🚀 Executive Summary
TL;DR: The Pulumi Kubernetes Operator doesn’t automatically update stacks after a Git push because it reconciles based on changes to its `Stack` Custom Resource (CR), not direct Git repository events. To achieve true GitOps, implement event-driven triggers like Git webhooks to explicitly signal the operator to re-evaluate the repository, or use manual annotations for immediate fixes.
🎯 Key Takeaways
- The Pulumi Kubernetes Operator’s reconciliation loop is triggered by changes to its `Stack` Custom Resource (CR), not directly by Git pushes to the source code repository.
- Manually annotating the `Stack` CR (e.g., `kubectl annotate stack/your-stack-name pulumi.com/last-update=$(date +%s) –overwrite`) forces the operator to re-evaluate and pull the latest commit.
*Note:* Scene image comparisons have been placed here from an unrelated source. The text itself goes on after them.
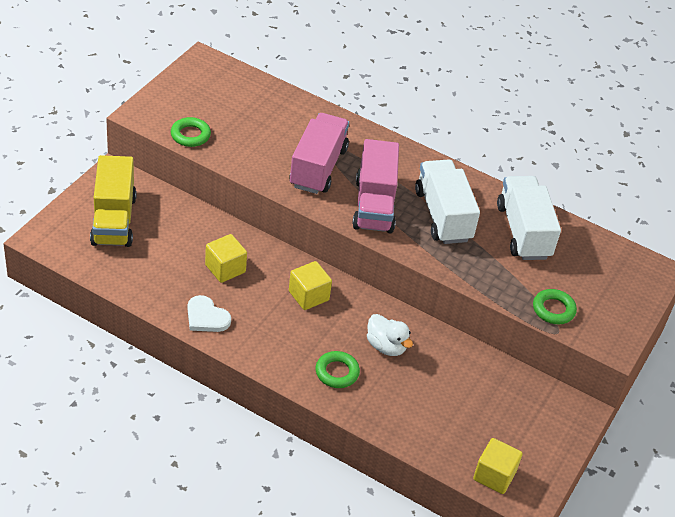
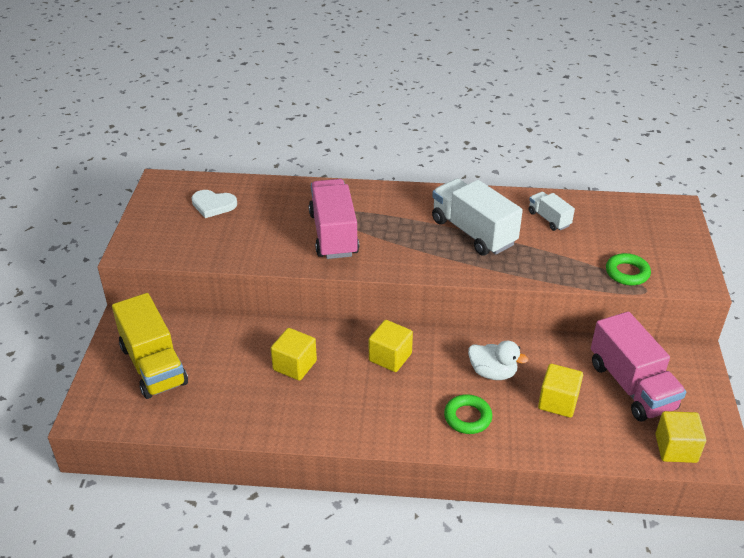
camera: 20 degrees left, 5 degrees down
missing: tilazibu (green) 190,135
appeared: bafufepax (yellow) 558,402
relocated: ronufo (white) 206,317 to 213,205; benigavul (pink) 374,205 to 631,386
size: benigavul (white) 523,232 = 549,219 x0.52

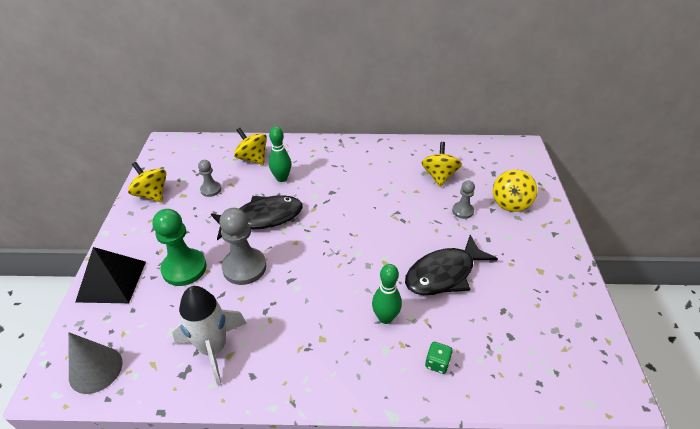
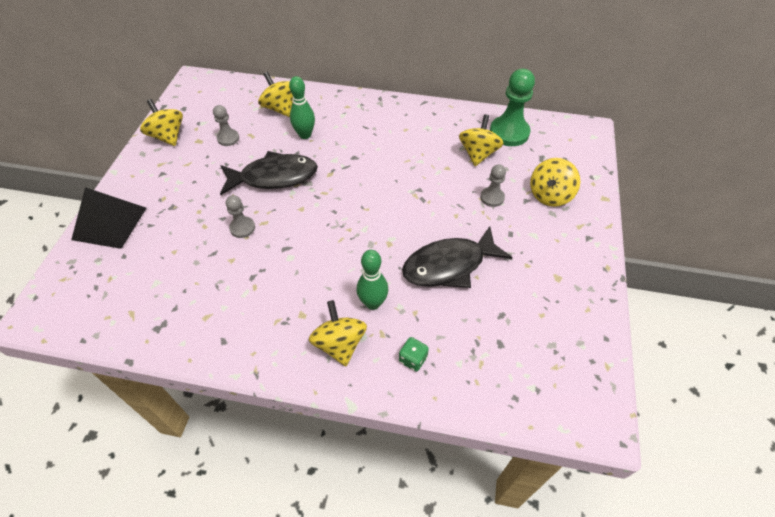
camera: 10 degrees right, 10 degrees up
missing: tupizelan (grey) 96,369; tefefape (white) 213,348
appeared: nusezo (yellow) 339,344
relocated: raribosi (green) 184,268 to 509,132
size: raribosi (grey) 244,267 = 242,228 x0.55

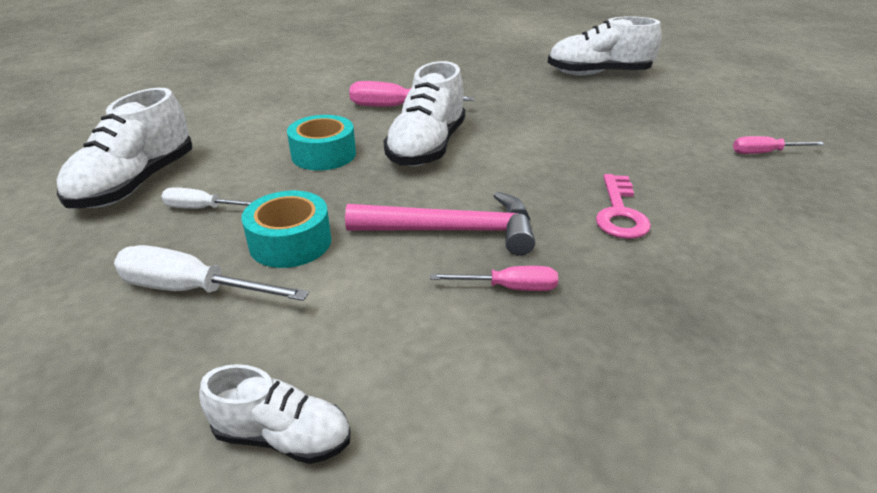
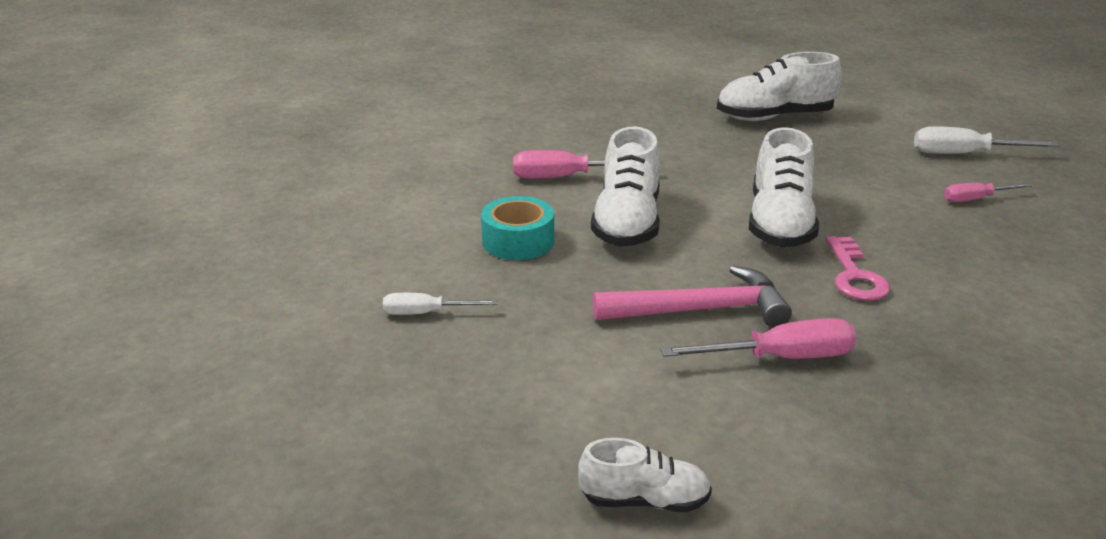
camera: 10 degrees left, 5 degrees down
missing: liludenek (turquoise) 290,242
relocated: zuvozolil (white) 136,184 to 779,224; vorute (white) 193,290 to 965,154
size: vorute (pink) 509,288 = 779,358 x1.60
- For a robust, event-driven GitOps workflow, integrate Git webhooks with a notification controller (like FluxCD’s `notification-controller`) to automatically trigger updates to the `Stack` CR upon a Git push.
- The `resyncFrequency` property in the `Stack` CR provides a scheduled polling mechanism, but it’s less efficient and introduces delays compared to event-driven solutions.
Struggling with the Pulumi Kubernetes Operator not updating after a Git push? I’ve been there. Let’s break down why it happens and explore three real-world fixes, from a quick manual kick to a robust, event-driven GitOps workflow.
GitOps, Pulumi, and the Silent Treatment: Why Your Stacks Aren’t Updating
It was 2 AM on a Tuesday. A classic P1 incident. A critical service, our `prod-payments-api`, was timing out under load. The fix was simple: a one-line change in our Pulumi TypeScript code to increase a container CPU limit. I pushed the change, got the PR approved, and merged it into the `main` branch. I leaned back in my chair, expecting to see the new pods roll out within a minute. I waited. And waited. I refreshed my Lens dashboard. Nothing. The deployment was unchanged, happily running the old, under-powered configuration. For a gut-wrenching ten minutes, we were stumped. The code was in Git, but the cluster was blissfully unaware. That was my first real lesson in the subtle “gotchas” of the Pulumi Kubernetes Operator.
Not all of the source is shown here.